Histological Type

Adenocarcinoma, no specific type (NST)

— diagnostic criteria are: (a) malignant epithelial changes, in (b) a desmoplastic stroma, with (c) invasion beneath the muscularis mucosae. In practice a combination of (a) and (b) is the most useful.

Mucinous carcinoma

— tumour area >50% mucinous component.

— worse prognosis (5-year survival decreased by 10-15%) compared with an equivalent-stage adenocarcinoma, NST, although this remains controversial.

Signet ring cell adenocarcinoma

— poor prognosis in the rectosigmoid of young or elderly people with a linitis plastica pattern of annular thickening and stenosis.

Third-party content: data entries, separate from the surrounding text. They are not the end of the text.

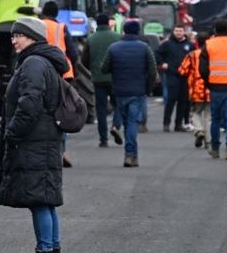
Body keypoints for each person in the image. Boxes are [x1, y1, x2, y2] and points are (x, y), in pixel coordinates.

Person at [0, 17, 69, 253]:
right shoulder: (44, 61)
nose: (14, 40)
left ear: (34, 38)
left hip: (34, 141)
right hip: (45, 139)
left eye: (20, 35)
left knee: (39, 200)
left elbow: (30, 101)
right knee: (46, 200)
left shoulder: (34, 63)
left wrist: (13, 131)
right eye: (13, 35)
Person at [101, 20, 158, 167]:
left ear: (124, 31)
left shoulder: (114, 48)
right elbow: (153, 71)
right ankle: (130, 154)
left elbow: (104, 68)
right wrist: (148, 88)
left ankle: (130, 155)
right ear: (138, 32)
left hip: (120, 91)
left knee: (127, 123)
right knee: (132, 123)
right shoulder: (144, 47)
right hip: (138, 91)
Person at [41, 1, 79, 167]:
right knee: (61, 113)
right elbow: (74, 54)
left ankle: (44, 151)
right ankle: (61, 150)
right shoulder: (61, 28)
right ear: (56, 14)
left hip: (41, 73)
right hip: (62, 74)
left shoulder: (37, 26)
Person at [83, 14, 123, 148]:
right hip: (115, 78)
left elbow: (84, 61)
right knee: (118, 105)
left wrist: (94, 69)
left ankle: (103, 139)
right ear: (108, 23)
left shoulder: (91, 39)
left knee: (100, 109)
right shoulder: (117, 37)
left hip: (98, 79)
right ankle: (116, 126)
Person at [200, 20, 227, 159]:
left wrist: (209, 83)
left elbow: (202, 69)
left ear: (214, 30)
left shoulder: (208, 44)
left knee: (216, 119)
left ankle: (215, 148)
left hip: (215, 86)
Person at [157, 26, 195, 132]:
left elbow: (195, 58)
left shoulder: (190, 45)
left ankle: (178, 124)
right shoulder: (167, 44)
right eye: (176, 31)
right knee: (171, 99)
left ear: (184, 32)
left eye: (180, 31)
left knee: (183, 101)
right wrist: (162, 63)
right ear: (173, 32)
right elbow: (157, 54)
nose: (178, 33)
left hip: (186, 76)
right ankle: (166, 123)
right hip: (172, 75)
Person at [178, 34, 210, 150]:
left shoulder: (192, 55)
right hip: (210, 89)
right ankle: (208, 140)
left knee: (195, 113)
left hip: (196, 89)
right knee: (208, 115)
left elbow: (182, 71)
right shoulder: (212, 55)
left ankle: (199, 130)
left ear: (196, 42)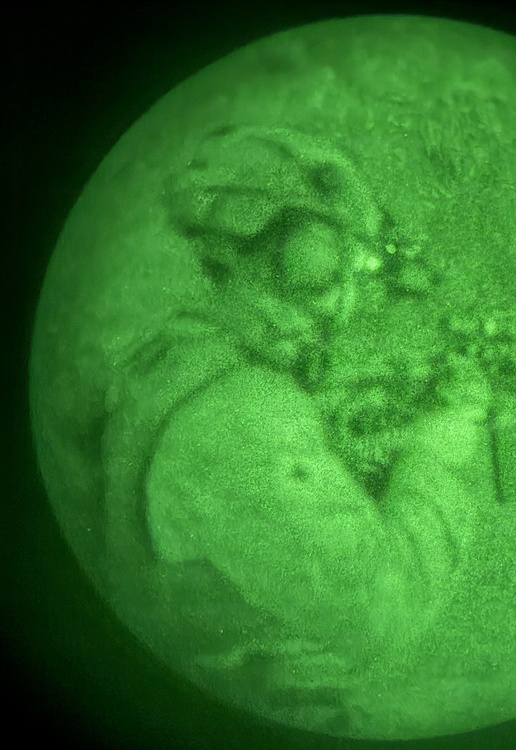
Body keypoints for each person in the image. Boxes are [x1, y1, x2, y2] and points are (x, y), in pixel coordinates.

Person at [100, 124, 495, 734]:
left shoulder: (176, 358)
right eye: (340, 247)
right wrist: (436, 457)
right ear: (302, 247)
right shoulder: (241, 409)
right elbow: (382, 612)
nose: (357, 276)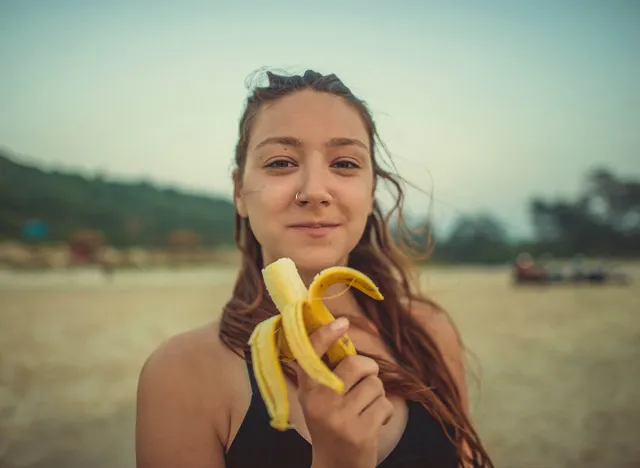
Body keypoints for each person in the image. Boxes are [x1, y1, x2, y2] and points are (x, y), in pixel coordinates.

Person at [135, 69, 494, 468]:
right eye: (281, 162)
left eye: (344, 163)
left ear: (370, 191)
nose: (315, 192)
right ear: (239, 191)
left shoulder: (427, 332)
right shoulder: (182, 373)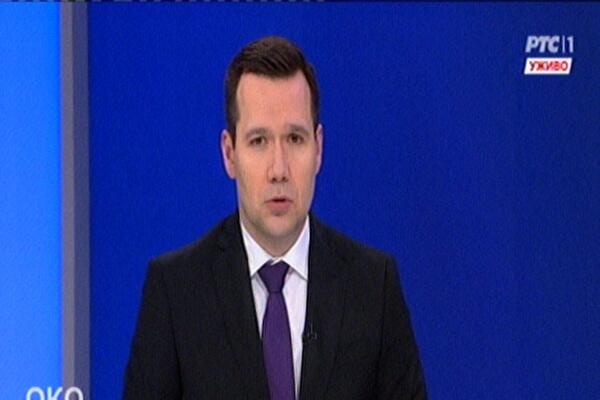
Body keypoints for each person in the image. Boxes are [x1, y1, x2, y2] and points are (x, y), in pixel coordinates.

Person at [124, 36, 427, 400]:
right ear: (229, 154)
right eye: (259, 141)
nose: (279, 169)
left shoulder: (373, 288)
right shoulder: (176, 292)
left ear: (318, 148)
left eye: (295, 139)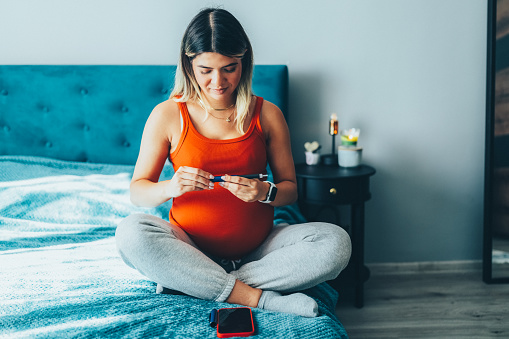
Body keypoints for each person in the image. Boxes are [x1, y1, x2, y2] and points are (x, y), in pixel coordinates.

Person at [115, 7, 351, 318]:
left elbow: (290, 190)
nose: (218, 81)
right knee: (130, 233)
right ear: (188, 66)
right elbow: (137, 191)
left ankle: (192, 282)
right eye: (205, 70)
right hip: (189, 247)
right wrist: (171, 186)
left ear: (244, 61)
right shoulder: (167, 115)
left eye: (229, 68)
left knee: (336, 243)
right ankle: (259, 298)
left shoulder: (268, 115)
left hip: (260, 249)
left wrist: (264, 193)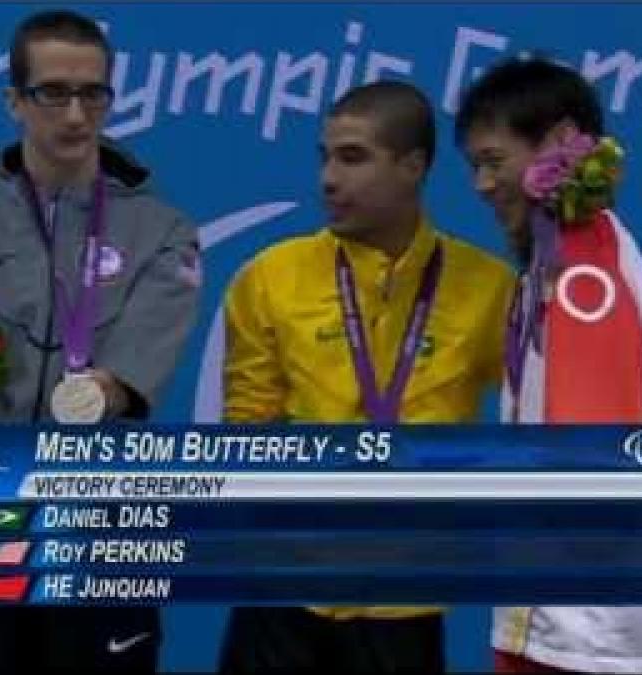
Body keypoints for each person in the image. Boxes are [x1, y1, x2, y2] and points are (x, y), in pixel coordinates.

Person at [0, 9, 201, 672]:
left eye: (93, 93)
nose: (76, 115)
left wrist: (101, 391)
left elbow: (139, 363)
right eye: (53, 92)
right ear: (14, 101)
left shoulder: (166, 232)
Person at [217, 80, 517, 673]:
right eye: (325, 156)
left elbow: (531, 426)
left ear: (413, 166)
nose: (329, 178)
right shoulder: (269, 276)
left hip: (402, 601)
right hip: (282, 595)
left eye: (353, 157)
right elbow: (246, 428)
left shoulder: (490, 289)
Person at [454, 56, 642, 673]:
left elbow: (598, 459)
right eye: (474, 166)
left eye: (493, 162)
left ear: (558, 144)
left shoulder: (584, 272)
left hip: (590, 638)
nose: (480, 185)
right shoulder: (563, 257)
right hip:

— distinguish from secondary carcinoma, e.g. gastric signet ring cell carcinoma in young females, prostate carcinoma [prostate-specific antigen (PSA) positive] in older males.

Others

— neuroendocrine carcinoma:

carcinoid/large cell/small cell (right colon, prognosis poor)

— adenocarcinoid:

composite adenocarcinoma and carcinoid

— adenosquamous carcinoma: caecum

— squamous cell carcinoma:

rectal: can be seen in ulcerative colitis/schistosomiasis/amoebiasis. Exclude spread from an anal carcinoma or cervical carcinoma. Need intercellular bridges ± keratinization with no gland/mucin formation

— undifferentiated carcinoma:

(a) good prognosis—medullary carcinoma. Circumscribed and expansile margin with solid sheets of tumour cells, intra- and peritumoral lymphocytes. Sporadic or in HNPCC and strongly associated with MSI-H (see below)

(b) poor prognosis—pleomorphic and diffusely infiltrative

— mixed differentiation:

e.g. adenocarcinoma (NST) with small cell carcinoma.

— metastatic carcinoma:

transcoelomic spread: stomach, ovary, endometrium, gut, pancreas direct spread: prostate, anus, cervix, kidney distant spread: breast (infiltrating lobular), malignant melanoma, lung Metastatic disease can infiltrate bowel wall and protrude into the mucosa mimicking endoscopically and macroscopically a primary lesion—a relevant previous history is crucial to diagnosis.